Review of DataRetrieval.jl
Review checklist for @[DataRetrieval.jl]
Background information for reviewers here
Please check off boxes as applicable, and elaborate in comments below.
- Code location https://code.usgs.gov/water/computational-tools/DataRetrieval.jl
- author @tclements
Conflict of interest
-
I confirm that I have no COIs with reviewing this work, meaning that there is no relationship with the product or the product's authors or affiliated institutions that could influence or be perceived to influence the outcome of the review (if you are unsure whether you have a conflict, please speak to your supervisor before starting your review).
Adherence to Fundamental Science Practices
-
I confirm that I read and will adhere to the Federal Source Code Policy for Scientific Software and relevant federal guidelines for approved software release as outlined in SM502.1 and SM502.4.
Security Review
-
No proprietary code is included -
No Personally Identifiable Information (PII) is included -
No other sensitive information such as data base passwords are included
General checks
-
Repository: Is the source code for this software available? -
License: Does the repository contain a plain-text LICENSE file? -
Disclaimer: Does the repository have the USGS-required provisional Disclaimer? -
Contribution and authorship: Has the submitting author made major contributions to the software? Does the full list of software authors seem appropriate and complete? -
Does the repository have a code.json file?
Documentation
-
A statement of need: Do the authors clearly state what problems the software is designed to solve and who the target audience is? -
Installation instructions: Is there a clearly-stated list of dependencies? Ideally these should be handled with an automated package management solution. -
Example usage: Do the authors include examples of how to use the software (ideally to solve real-world analysis problems)? -
Functionality documentation: Is the core functionality of the software documented to a satisfactory level (e.g., API method documentation)? -
Automated tests: Are there automated tests or manual steps described so that the functionality of the software can be verified? -
Community guidelines: Are there clear guidelines for third parties wishing to 1) Contribute to the software 2) Report issues or problems with the software 3) Seek support? This information could be found in the README, CONTRIBUTING, or DESCRIPTION sections of the documentation. -
References: When present, do references in the text use the proper citation syntax?
Functionality
-
Installation: Does installation succeed as outlined in the documentation? -
Functionality: Have the functional claims of the software been confirmed? -
Performance: If there are any performance claims of the software, have they been confirmed? (If there are no claims, please check off this item.) -
Automated tests: Do unit tests cover essential functions of the software and a reasonable range of inputs and conditions? Do all tests pass when run locally? -
Packaging guidelines: Does the software conform to the applicable packaging guidelines?

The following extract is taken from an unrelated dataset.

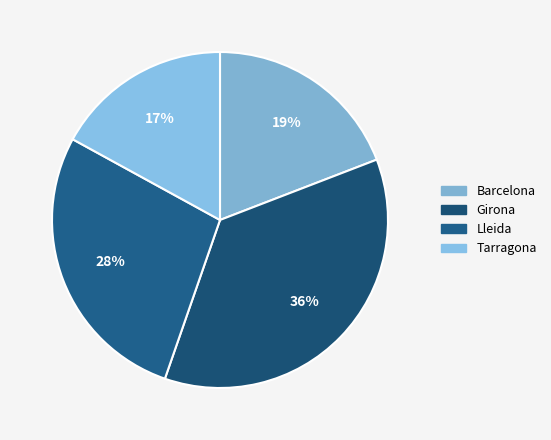

Does Girona represent more than half of the total?

No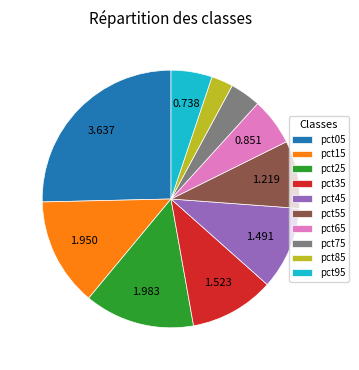

Is there any slice that represents more than half of the pie?

No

R packaging guidelines here; Python packaging guidelines here
Review Comments
DataRetrieval.jl is a Julia language package for requesting and downloading USGS water data from web services. DataRetrieval.jl follow the style of previous dataretrieval packages written in R and Python. DataRetrieval.jl is well documented and follows a consistent Julia syntax. The included examples in the docs page were illustrative and helpful.
I installed DataRetrieval.jl in a clean Julia v1.7.1 environment using the provided instructions. I had a problem running the first example in the README.md page:
julia> using DataRetrieval
julia> df, response = readNWISsite("05114000")

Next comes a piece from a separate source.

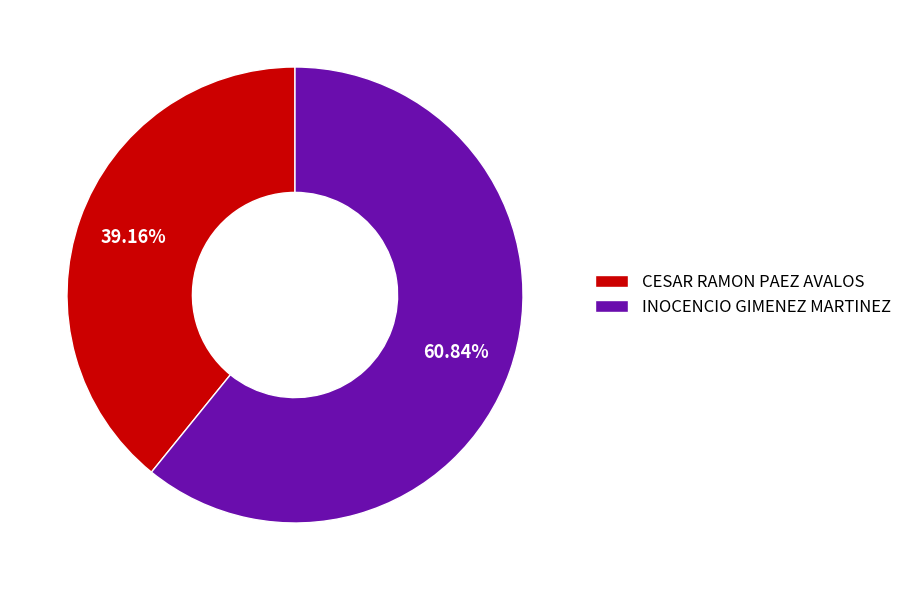

True or false: INOCENCIO GIMENEZ MARTINEZ accounts for 61% of the total.

True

ERROR: UndefVarError: wait_connected not defined
...
I was able to fix this by adding the latest version of HTTP.jl to my environment. After this fix, I was able to run the examples on the docs page and pass the test suite. I believe this could be fixed on the developer side by adding compat entries for dependent packages in the Project.toml file.
Suggestions
These suggestions are not required but could improve the user experience.
- I suggest removing Plots.jl as a dependency in DataRetrieval.jl. This would have two benefits:
- Faster installation and startup time. Plots.jl is a heavyweight dependency.

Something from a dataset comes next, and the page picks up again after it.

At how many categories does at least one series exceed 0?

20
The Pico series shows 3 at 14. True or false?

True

- Make DataRetrieval.jl plotting package agnostic. As most of DataRetrieval.jl's user are coming from R and Python, they may be interested in using PyPlot.jl, based on the popular Pyplot python package, and Gadfly.jl, based on the popular ggplot R package, for plotting.
-
If the author(s) consider registering DataRetrieval.jl as an official Julia package in the future, I would suggest changing the name of DataRetrieval.jl to something more specific, such as USGSWaterRetrieval.jl.
-
DataRetrieval.jl returns requests in columnar format in
DataFrame
structures. Currently all data are returned asString
type. The_readRDB
function could be changed to automatically detect column formats by passing known types for each request parameter, e.g.types=(:dec_lat_va=Float64, :site_no=Int,...)
, to theCSV.File
function. -
In the documentation I would change the line
discharge = map(x->parse(Float64,x), df."69928_00060")
todischarge = parse.(Float64, df."69928_00060")
to return aVector{Float64}
rather than aPooledArrays.PooledVector{Float64, UInt32, Vector{UInt32}}
.
Reviewer checklist source statement
This checklist combines elements of the rOpenSci review guidelines and the Journal of Open Source Science (JOSS) review checklist: it has been modified for use with USGS software releases.